Quoted text ▸
Payoneer’s global growth: CEO Scott Galit on FY 2021 earnings

Payoneer’s global growth: CEO Scott Galit on FY 2021 earnings

In our latest report in our Post-Earnings Call Series, Payoneer CEO Scott Galit discusses the company’s strong Q4 and FY 2021 earnings and plans for the future.

Global payments specialist Payoneer once again exceeded expectations for its FY revenues for 2021, which increased 37% year-on-year to $473m, $11m above the top end of its own projections. 

Strong new customer acquisition, increased adoption of higher value services and fast-growing international markets have been key growth drivers for the company, which saw a 47% increase to $139m in Q4. YoY growth rose above 50% in some regions, including Latin America, Southeast Asia, South Asia and MENA. 

Now Payoneer is looking to further expand its B2B AP/AR offering – a key contributor to its Q4 growth – as well as increase sales resources, invest in R&D, develop new services and continue compliance.

With the company still rolling out its Payoneer Checkout product for small businesses, how will it aim to strengthen its position in developing markets and how is it responding to the changing industry? Daniel Webber spoke to Payoneer CEO Scott Galit to find out.

Topics covered:

Payoneer’s primary growth drivers

Daniel Webber: Scott, it was a great quarter and a good year. What has been driving growth for Payoneer?

Scott Galit:

We executed really well last year and everything that we had control over actually ended up going well. From that perspective, we’re really happy with how the year went and thinking about our sales execution, and services that really create value beyond just the movement of money is something that has been a focus for us for a while. 

That really got amplified during the year, particularly as supply chain and logistics issues and some of the other headwinds that started to impact ecommerce kicked in a bit. It helped us really highlight some of the breadth geographically, some of the diversity from a vertical market perspective and then some of the growing strengths in some of these other higher value services that we’ve been putting time and effort into to support our customers, their growth and our financial growth. 

At the end of the day, growing 47% on the top line to $139m in the fourth quarter – we were thrilled. The team did a great job. Drop in the amount of profit that we achieved while we’re ramping up investments and that just gives a sense of some of the leverage in the business model. We think we’re still really early days in building out what we think is a global-scale platform with a number of multi-trillion dollar addressable market opportunities that we’re pursuing, some of which we’re quite early in pursuing. 

Overall, we’re really happy with the fundamental execution. If we had gotten a little bit of tailwind instead of headwind from ecommerce I think the numbers would’ve been really amazing. Obviously, we’re sad for the people of Ukraine now and it’s obviously having some effect on our 2022, but that’s more of an emotional impact for all the people that are there.

Figure 1
Payoneer FY Revenue and Adjusted EBITDA

Building global digital businesses in developing markets

Daniel Webber: The take rate is becoming a complex calculation because it’s definitely going up, which reflects adding more value-add services. What are the core products that have been driving growth for your company?

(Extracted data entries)
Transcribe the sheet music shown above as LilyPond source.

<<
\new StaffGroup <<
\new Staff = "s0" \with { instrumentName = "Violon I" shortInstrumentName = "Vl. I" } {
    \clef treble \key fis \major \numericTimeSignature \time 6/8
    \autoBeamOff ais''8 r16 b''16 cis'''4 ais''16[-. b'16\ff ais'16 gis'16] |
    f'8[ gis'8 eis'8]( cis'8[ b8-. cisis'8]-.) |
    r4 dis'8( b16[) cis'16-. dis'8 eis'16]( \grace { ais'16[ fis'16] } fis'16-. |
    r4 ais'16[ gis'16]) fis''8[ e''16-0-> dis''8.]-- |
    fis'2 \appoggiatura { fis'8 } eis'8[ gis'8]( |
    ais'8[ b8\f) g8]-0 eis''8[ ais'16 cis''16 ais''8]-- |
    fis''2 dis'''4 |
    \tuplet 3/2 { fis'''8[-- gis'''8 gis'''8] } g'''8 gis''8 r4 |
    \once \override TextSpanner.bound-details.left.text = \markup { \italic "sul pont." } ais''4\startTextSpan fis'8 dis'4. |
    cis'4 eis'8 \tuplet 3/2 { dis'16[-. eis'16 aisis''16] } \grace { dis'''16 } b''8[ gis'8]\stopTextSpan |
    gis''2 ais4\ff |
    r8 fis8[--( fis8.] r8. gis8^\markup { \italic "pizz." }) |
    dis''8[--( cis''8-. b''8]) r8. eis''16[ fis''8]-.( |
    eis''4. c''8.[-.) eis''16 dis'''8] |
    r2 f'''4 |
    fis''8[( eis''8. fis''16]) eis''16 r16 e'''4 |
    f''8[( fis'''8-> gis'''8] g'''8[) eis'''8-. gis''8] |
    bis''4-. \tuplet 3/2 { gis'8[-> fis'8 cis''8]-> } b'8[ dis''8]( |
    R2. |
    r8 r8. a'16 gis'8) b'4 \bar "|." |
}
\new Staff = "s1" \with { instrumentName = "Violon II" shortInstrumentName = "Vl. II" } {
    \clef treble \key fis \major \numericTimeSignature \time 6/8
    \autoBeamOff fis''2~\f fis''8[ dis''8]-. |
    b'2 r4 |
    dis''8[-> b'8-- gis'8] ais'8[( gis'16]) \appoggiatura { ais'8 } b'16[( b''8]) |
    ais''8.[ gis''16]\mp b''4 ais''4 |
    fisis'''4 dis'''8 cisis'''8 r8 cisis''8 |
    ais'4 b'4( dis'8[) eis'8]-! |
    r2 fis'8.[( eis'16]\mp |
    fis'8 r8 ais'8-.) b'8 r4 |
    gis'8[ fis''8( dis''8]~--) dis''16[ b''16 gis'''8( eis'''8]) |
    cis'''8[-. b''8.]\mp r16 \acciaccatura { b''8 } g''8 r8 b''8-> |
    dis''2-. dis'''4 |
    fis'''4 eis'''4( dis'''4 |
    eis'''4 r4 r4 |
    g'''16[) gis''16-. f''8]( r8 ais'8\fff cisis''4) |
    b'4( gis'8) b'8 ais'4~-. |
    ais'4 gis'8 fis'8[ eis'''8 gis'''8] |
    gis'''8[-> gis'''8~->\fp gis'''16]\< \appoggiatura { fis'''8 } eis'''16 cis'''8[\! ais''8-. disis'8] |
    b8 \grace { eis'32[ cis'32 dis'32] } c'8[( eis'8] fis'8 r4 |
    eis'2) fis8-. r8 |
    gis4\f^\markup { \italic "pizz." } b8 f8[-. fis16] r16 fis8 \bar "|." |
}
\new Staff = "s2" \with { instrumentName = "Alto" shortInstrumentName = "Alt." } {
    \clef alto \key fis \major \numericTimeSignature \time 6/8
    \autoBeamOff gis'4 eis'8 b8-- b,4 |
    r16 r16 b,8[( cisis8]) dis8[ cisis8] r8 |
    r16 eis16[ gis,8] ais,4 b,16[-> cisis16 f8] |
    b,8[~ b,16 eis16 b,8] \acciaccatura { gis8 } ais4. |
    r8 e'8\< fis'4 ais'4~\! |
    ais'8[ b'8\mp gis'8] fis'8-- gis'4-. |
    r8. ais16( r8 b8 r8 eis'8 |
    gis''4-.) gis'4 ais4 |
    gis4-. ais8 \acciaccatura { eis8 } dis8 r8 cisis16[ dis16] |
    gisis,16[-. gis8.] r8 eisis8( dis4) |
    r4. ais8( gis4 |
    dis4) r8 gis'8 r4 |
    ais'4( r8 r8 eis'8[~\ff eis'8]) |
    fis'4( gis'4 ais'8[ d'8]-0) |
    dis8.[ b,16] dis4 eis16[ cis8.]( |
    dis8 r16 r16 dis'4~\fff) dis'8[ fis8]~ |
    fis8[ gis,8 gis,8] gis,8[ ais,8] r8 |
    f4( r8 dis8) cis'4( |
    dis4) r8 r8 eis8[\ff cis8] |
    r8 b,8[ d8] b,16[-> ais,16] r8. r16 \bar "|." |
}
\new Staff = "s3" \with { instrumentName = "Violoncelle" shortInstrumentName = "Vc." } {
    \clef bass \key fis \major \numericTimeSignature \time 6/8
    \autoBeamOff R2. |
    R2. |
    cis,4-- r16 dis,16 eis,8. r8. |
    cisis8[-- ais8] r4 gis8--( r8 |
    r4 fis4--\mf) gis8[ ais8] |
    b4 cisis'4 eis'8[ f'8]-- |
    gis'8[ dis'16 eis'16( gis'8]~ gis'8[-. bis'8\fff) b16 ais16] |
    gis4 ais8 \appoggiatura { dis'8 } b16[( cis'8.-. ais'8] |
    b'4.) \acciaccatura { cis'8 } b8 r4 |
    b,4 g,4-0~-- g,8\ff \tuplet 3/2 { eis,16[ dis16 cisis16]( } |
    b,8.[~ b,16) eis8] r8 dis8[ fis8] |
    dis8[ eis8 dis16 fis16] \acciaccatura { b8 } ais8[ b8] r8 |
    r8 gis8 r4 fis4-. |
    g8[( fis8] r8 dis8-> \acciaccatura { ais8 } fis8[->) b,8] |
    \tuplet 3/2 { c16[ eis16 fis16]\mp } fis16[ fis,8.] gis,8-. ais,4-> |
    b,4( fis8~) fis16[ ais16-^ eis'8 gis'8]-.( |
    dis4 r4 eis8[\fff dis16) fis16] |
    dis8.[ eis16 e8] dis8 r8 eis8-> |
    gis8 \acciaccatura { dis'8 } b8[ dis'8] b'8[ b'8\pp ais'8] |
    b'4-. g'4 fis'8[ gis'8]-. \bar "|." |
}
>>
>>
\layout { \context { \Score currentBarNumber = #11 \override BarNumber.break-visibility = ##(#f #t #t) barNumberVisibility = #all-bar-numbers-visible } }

--

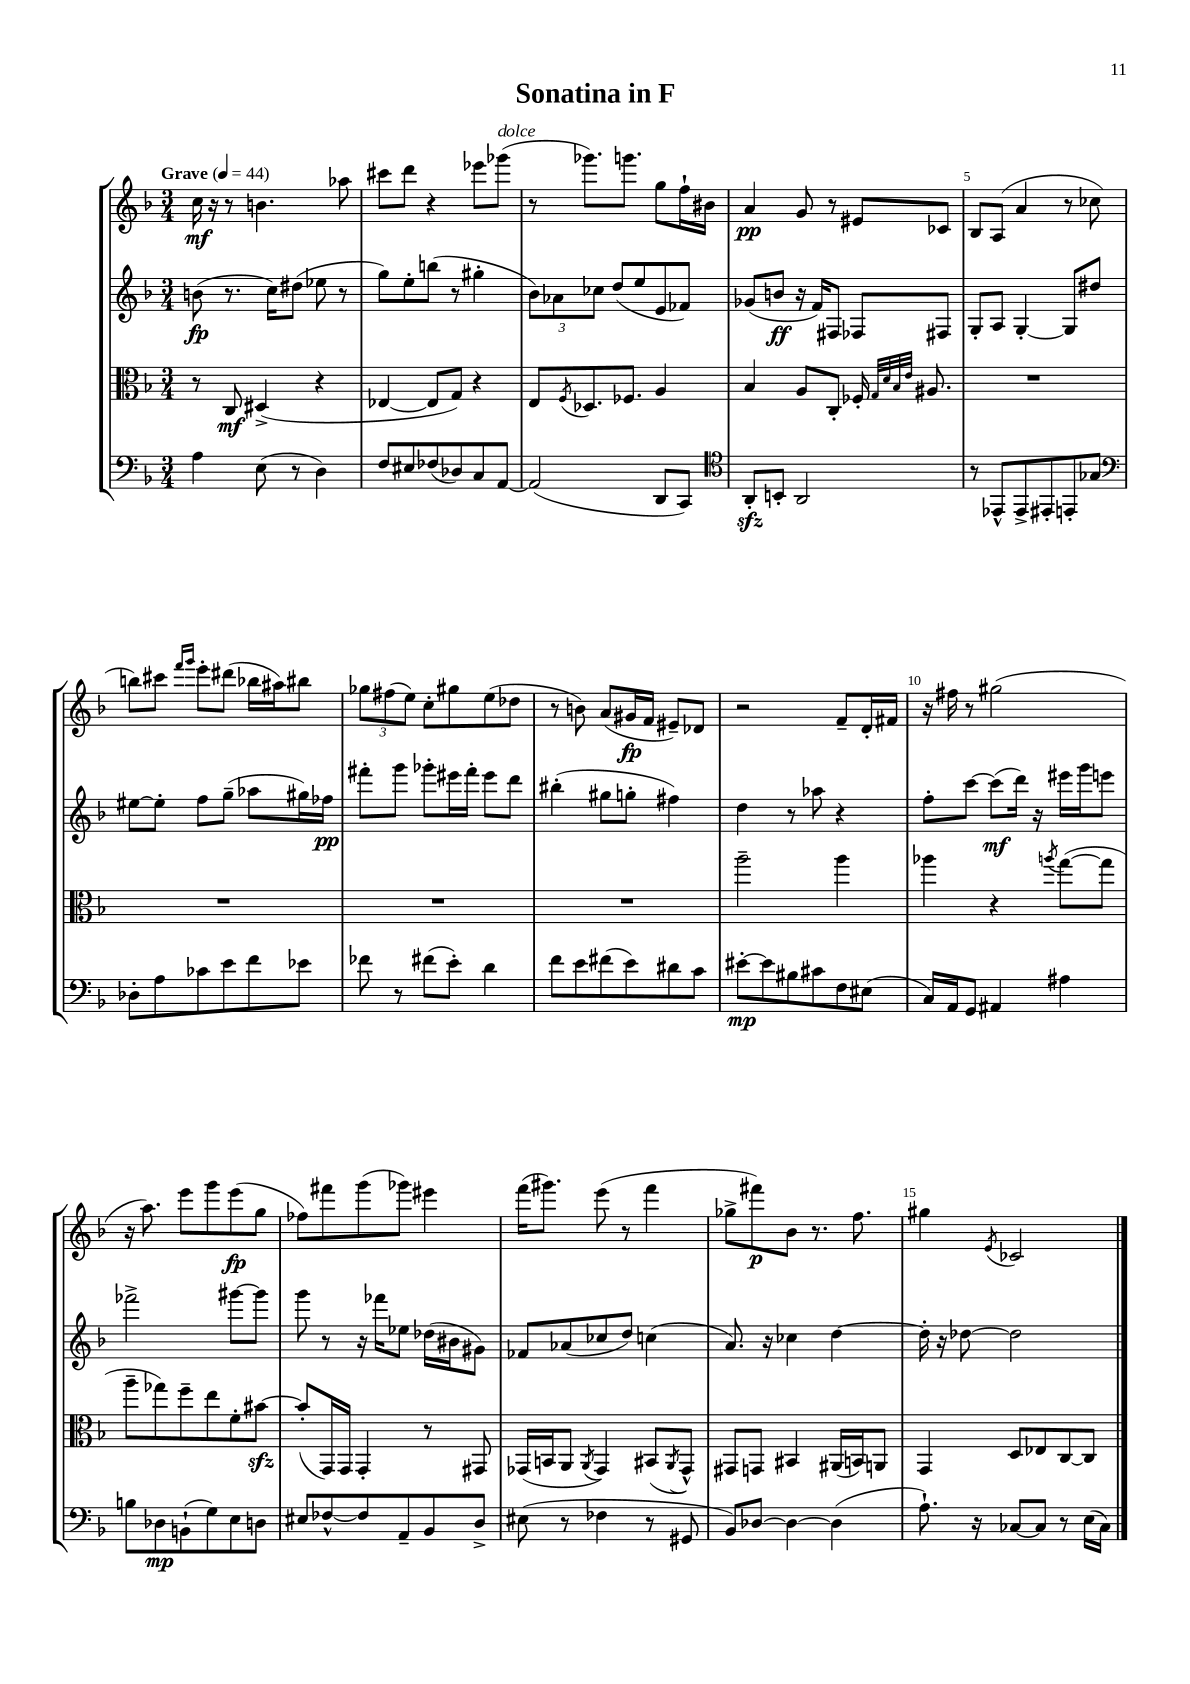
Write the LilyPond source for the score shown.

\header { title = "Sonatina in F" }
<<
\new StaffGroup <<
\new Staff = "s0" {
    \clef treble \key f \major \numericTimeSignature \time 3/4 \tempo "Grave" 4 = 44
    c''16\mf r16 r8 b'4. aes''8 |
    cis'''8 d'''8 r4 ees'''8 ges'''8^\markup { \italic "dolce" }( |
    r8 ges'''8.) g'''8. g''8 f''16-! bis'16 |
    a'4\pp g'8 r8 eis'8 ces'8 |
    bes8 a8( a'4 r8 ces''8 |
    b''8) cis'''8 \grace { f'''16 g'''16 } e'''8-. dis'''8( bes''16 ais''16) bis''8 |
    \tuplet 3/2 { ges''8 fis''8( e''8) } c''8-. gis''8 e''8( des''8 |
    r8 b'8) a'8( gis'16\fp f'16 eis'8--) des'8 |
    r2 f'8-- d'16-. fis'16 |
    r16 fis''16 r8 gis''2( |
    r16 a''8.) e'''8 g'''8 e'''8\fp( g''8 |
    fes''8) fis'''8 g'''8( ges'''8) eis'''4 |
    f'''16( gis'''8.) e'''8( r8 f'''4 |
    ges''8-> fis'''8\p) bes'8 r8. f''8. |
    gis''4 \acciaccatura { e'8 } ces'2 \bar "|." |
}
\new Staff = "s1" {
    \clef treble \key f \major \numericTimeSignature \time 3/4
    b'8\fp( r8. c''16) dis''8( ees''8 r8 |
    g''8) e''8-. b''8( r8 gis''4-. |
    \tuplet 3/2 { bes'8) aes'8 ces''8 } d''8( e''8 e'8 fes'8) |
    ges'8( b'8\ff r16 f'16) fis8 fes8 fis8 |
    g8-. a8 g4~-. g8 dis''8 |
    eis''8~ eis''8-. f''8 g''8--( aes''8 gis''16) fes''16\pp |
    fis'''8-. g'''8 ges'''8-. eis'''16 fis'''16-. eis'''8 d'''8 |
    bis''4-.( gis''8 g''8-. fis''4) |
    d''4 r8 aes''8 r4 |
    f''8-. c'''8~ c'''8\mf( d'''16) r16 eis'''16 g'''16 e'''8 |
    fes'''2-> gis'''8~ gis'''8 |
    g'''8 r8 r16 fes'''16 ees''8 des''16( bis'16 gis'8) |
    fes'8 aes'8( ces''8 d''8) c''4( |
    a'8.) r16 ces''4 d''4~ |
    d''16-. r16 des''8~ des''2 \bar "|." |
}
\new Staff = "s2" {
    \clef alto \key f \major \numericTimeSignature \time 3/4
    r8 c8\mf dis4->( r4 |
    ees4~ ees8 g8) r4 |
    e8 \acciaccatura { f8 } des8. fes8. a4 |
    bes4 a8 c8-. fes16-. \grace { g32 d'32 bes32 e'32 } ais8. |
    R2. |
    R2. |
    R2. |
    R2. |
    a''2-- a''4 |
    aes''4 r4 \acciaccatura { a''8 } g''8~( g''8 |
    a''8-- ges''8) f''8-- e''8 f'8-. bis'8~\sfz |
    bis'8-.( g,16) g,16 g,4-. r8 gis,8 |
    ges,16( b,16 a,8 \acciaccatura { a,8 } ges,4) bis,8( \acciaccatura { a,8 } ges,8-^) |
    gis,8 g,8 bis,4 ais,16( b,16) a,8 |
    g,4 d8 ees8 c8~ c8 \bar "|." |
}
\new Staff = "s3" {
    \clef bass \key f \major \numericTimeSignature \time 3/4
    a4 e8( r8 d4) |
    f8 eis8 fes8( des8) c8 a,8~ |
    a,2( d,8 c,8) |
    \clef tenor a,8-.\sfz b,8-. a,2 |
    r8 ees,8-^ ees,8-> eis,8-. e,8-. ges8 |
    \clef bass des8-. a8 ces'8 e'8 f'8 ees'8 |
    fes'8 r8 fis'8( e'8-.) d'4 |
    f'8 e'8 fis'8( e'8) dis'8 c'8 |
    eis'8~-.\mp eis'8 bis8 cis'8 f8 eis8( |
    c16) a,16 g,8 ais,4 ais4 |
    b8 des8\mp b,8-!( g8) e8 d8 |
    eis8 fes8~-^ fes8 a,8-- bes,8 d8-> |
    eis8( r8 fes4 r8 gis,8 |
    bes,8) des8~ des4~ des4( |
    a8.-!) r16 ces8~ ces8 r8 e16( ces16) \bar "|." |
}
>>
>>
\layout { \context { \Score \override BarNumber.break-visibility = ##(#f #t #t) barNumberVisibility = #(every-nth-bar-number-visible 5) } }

==

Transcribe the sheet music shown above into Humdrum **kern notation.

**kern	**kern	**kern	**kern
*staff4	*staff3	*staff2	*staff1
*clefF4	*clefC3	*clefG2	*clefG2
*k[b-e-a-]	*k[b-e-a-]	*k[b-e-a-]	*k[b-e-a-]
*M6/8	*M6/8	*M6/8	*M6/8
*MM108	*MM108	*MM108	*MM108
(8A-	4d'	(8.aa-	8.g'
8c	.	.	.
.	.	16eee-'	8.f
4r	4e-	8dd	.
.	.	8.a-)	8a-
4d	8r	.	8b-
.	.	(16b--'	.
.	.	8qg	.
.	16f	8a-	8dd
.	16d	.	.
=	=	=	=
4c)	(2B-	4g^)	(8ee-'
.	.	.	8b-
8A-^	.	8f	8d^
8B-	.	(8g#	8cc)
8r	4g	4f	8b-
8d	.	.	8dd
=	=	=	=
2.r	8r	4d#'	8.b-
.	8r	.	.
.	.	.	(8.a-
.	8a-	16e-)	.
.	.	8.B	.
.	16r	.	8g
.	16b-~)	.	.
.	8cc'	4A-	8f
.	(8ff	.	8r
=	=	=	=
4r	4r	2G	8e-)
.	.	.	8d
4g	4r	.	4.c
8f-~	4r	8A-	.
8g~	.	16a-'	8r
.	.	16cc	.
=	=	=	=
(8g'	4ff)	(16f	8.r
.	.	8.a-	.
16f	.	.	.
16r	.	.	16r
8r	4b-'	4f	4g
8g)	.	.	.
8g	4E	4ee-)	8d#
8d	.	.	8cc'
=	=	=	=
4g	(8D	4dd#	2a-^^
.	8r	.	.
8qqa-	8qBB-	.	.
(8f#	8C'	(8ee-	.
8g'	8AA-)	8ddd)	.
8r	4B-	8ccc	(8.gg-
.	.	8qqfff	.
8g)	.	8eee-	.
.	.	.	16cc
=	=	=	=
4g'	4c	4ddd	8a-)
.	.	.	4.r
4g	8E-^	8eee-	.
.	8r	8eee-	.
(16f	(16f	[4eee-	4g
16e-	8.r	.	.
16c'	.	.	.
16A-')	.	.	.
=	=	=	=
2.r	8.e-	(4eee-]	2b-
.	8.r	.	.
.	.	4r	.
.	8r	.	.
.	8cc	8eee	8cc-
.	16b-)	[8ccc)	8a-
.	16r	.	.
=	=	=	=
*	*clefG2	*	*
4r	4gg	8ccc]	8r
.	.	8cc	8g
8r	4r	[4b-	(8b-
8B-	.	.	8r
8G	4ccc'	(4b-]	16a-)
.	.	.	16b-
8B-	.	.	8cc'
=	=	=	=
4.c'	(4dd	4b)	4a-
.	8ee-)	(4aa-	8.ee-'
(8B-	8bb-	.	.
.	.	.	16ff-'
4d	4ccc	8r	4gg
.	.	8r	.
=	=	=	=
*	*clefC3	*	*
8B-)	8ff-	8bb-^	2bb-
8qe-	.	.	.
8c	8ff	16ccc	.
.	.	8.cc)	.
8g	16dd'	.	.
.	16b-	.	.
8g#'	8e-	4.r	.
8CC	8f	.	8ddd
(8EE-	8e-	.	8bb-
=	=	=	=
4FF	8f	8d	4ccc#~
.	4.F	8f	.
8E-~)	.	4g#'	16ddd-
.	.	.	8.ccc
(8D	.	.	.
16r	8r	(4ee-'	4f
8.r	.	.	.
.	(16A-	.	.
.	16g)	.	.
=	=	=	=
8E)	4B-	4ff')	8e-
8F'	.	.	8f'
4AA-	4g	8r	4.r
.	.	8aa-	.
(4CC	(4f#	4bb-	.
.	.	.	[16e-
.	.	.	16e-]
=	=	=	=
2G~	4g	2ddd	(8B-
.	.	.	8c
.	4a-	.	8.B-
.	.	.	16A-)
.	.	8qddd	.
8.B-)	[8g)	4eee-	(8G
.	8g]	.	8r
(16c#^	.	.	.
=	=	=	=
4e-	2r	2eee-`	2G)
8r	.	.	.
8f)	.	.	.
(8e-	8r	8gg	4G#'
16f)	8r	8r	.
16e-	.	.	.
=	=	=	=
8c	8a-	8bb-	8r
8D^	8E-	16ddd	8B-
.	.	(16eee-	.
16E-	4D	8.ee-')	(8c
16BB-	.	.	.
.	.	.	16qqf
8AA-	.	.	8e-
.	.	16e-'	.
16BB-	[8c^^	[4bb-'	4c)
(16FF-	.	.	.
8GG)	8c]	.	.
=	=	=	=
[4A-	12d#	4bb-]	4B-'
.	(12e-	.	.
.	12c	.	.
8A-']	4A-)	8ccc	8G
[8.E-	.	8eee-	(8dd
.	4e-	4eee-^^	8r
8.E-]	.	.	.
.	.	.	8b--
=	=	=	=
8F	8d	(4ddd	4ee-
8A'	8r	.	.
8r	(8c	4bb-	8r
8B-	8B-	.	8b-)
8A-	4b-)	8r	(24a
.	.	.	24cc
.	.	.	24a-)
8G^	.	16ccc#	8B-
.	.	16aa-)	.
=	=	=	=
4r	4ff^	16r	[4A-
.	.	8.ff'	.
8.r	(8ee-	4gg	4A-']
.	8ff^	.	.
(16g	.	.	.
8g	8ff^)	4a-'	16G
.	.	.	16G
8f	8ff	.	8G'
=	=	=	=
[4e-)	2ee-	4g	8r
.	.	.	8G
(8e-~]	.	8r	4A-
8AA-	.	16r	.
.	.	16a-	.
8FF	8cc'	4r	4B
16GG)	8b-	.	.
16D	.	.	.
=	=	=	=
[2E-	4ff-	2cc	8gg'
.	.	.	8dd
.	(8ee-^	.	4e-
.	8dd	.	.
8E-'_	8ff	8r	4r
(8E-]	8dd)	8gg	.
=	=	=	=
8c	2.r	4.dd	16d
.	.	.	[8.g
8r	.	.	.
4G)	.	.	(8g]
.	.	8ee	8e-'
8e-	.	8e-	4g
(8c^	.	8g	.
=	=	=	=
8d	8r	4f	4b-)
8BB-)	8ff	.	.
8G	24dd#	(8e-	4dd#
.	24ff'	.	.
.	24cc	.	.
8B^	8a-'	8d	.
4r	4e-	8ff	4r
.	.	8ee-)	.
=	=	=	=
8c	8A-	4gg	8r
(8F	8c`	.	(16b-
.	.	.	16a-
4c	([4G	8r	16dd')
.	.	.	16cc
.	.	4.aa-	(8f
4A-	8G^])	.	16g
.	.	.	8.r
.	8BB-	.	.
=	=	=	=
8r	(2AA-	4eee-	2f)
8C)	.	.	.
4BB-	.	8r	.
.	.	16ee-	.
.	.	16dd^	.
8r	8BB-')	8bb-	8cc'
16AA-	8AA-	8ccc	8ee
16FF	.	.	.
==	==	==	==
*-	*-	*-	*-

Problems ▸
a - For the Payoneer earnings interview, decide whether each statement agrees with it: (i) Payoneer's FY 2021 revenues rose 37% year-on-year to $473m; (ii) FY 2021 revenue fell short of the top end of Payoneer's own projections; (iii) Payoneer's Q4 revenue grew 47% to $139m. Answer yes or no for each, quoting the deciding words.
b - Please name the Payoneer product for small businesses that the Payoneer earnings interview says is still being rolled out.
c - Resume the Payoneer earnings interview from the point where it stops.

Results in order ▸
a -
(i) Yes: "increased 37% year-on-year to $473m"
(ii) No: "$11m above the top end of its own projections"
(iii) Yes: "saw a 47% increase to $139m in Q4"

b - Payoneer Checkout.

c -
Scott Galit:

You raise a really important point, which is that we have more work to do to actually simplify the way folks understand our business, and take rate is complicated. Our business has a number of dimensions and variables to it: we support small payments for travel platforms that have one take rate, and we support small payments for freelancers or content creators that have another set of pricing to it. Obviously there’s going to be a different take rate on a $250 transaction than there is on a $25,000 transaction.

We have a number of larger customers that are moving much larger sums. Even within our B2B AP/AR we have this blend where we have a self-serve set of customers doing smaller transactions with a higher penetration of things like credit card for the buyers. Then we’ve got a bigger portion, which is actually growing even faster, which is the bank-to-bank payments. All of these things do create a bit more complexity where mix plays a bit more of a role than ideally it would. We’re trying to think of ways to actually come out with some clearer metrics that make it easy to understand without having too many of them. That’s part of what we’re sorting through.

In terms of what’s driving growth in some of the developing markets right now, the B2B AP/AR is certainly the most exciting. We still have a lot of runways with marketplace ecosystem activity across a number of these regions, which include Latin America, Southeast Asia, South Asia, Middle East and North Africa.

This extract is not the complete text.